Ora, qualificando-se a operação como transmissão de bens, encontra-se abrangida pelas normas de incidência do IVA, conforme resulta do disposto na alínea a) do n.º 1 do artigo 1.º do Código do IVA. Ou seja, a mera transferência dos bens de Portugal para o Reino Unido (para aí serem utilizadas para as necessidades do sujeito passivo que vai efetuar vendas a partir desse local) qualifica-se como transmissão de bens. Não obstante a sujeição, esta operação é isenta de IVA nos termos previstos na alínea c) do artigo 14.º do RITI.
No Reino Unido, esta operação é assimilada a aquisição intracomunitária de bens atentos ao disposto no n.º 1 do artigo 4.º do RITI, como norma reflexa, uma vez que o IVA é um imposto cujas regras se encontram harmonizadas na União Europeia.
Resulta da alínea a) do n.º 1 do artigo 4.º do RITI:
«(…) 1 - Consideram-se assimiladas a aquisições intracomunitárias de bens, efetuadas a título oneroso, as seguintes operações:
a) A afetação por um sujeito passivo às necessidades da sua empresa, no território nacional, de um bem expedido ou transportado, por si ou por sua conta, a partir de outro Estado membro no qual o bem tenha sido produzido, extraído, transformado, adquirido ou importado pelo sujeito passivo, no âmbito da sua atividade; (…).»
As transmissões de bens cujo início do transporte ou colocação à disposição do adquirente se realize a partir do armazém localizado no Reino Unido, são operações localizadas nesse território, atentos ao disposto no n.º 1 do artigo 6.º do Código do IVA, interpretado também como norma reflexa da legislação vigente nesse país, sem prejuízo da aplicação das normas quanto às transmissões intracomunitárias de bens quando verificados os requisitos.
Pelo que, as vendas realizadas no Reino Unido, cujo início de transporte ocorre nesse país, são transmissões de bens realizadas no Reino Unido, sujeitas a IVA nos moldes gerais previstos.
O sujeito passivo português deverá registar-se ou nomear representante no Reino Unido, situação que já se verificou no caso exposto, para aí cumprir com as suas obrigações fiscais.

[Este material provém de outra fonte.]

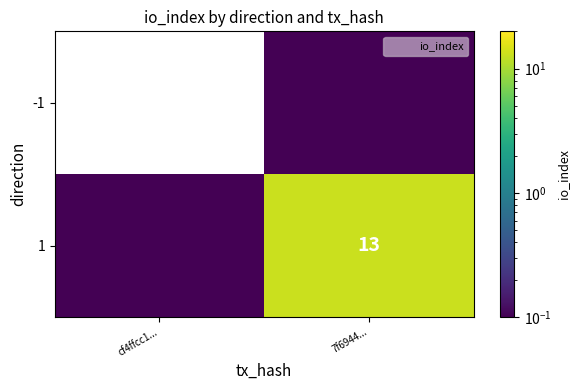

Rank the categories by 1 value from lowest to highest.

cf4ffcc1..., 7f6944...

Pois efetivamente ele realiza aquisições intracomunitárias nesse país (onde deve proceder à liquidação do IVA, podendo exercer o direito à dedução do mesmo nos termos gerais previstos na legislação em sede de IVA vigente no Reino Unido) e transmissões internas (com lugar a liquidação do IVA).
Neste caso, para efeitos de preenchimento da declaração periódica de IVA admitimos que apenas seja relevada a transmissão intracomunitária de bens.